[[ Dataset records open ]]

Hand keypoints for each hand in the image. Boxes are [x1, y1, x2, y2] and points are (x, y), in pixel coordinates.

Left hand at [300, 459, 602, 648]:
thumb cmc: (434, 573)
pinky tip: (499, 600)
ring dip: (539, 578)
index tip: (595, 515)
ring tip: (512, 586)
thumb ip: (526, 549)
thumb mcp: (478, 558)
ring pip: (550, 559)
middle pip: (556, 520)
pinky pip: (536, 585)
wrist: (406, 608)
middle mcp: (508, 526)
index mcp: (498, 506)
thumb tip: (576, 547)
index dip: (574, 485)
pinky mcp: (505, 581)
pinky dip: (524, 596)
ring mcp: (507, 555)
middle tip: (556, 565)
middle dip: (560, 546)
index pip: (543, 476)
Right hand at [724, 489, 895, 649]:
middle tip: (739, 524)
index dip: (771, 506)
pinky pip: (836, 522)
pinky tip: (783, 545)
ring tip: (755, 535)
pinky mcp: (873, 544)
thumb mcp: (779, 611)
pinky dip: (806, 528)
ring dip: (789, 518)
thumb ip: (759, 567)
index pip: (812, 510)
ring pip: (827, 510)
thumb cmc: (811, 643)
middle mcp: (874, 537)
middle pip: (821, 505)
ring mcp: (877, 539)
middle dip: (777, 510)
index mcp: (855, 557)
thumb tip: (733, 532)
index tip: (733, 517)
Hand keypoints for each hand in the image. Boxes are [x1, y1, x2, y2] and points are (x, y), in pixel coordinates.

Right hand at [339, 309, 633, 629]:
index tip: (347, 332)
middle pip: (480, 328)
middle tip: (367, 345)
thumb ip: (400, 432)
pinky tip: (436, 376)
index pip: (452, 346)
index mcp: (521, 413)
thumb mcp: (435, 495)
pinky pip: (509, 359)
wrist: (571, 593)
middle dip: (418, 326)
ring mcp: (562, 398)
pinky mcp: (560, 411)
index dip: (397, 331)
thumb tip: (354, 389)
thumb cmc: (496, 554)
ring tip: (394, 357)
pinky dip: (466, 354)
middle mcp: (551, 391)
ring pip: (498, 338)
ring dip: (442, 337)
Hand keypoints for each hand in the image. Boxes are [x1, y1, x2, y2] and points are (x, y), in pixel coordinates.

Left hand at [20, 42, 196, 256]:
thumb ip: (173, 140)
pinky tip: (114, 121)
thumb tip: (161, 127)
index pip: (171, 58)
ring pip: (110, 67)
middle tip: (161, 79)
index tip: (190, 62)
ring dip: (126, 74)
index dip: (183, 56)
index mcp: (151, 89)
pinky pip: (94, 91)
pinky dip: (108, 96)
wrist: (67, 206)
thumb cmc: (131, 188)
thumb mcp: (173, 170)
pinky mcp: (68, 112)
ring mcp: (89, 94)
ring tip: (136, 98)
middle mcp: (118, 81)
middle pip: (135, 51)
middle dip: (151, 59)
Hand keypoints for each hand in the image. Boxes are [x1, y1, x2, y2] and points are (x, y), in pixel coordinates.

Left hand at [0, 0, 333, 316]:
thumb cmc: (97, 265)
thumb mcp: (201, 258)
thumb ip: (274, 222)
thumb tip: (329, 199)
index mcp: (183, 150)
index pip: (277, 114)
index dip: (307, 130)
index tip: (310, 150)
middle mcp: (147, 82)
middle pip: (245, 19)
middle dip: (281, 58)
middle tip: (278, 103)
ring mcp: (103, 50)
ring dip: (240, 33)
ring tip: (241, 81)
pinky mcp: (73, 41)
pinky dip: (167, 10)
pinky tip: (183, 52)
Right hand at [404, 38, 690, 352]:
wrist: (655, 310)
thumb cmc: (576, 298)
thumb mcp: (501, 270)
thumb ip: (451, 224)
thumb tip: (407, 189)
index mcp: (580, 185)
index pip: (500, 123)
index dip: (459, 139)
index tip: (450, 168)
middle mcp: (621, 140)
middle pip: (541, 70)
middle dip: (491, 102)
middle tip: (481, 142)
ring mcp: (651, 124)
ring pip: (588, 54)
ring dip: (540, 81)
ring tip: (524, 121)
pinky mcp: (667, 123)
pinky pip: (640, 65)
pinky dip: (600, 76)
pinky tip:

[[ Dataset records closed ]]

* _Required work_
Set down exactly the lines that begin with the one containing "index mcp: (580, 185)" and end with the last line above, and no others.

* _The answer_
index mcp: (580, 185)
index pip: (500, 123)
index dip: (459, 139)
index tip: (450, 168)
middle mcp: (621, 140)
middle pip: (541, 70)
middle dip: (491, 102)
middle tip: (481, 142)
ring mcp: (651, 124)
ring pip: (588, 54)
ring dip: (540, 81)
ring tip: (524, 121)
pinky mcp: (667, 123)
pinky pip: (640, 65)
pinky dip: (600, 76)
pinky tip:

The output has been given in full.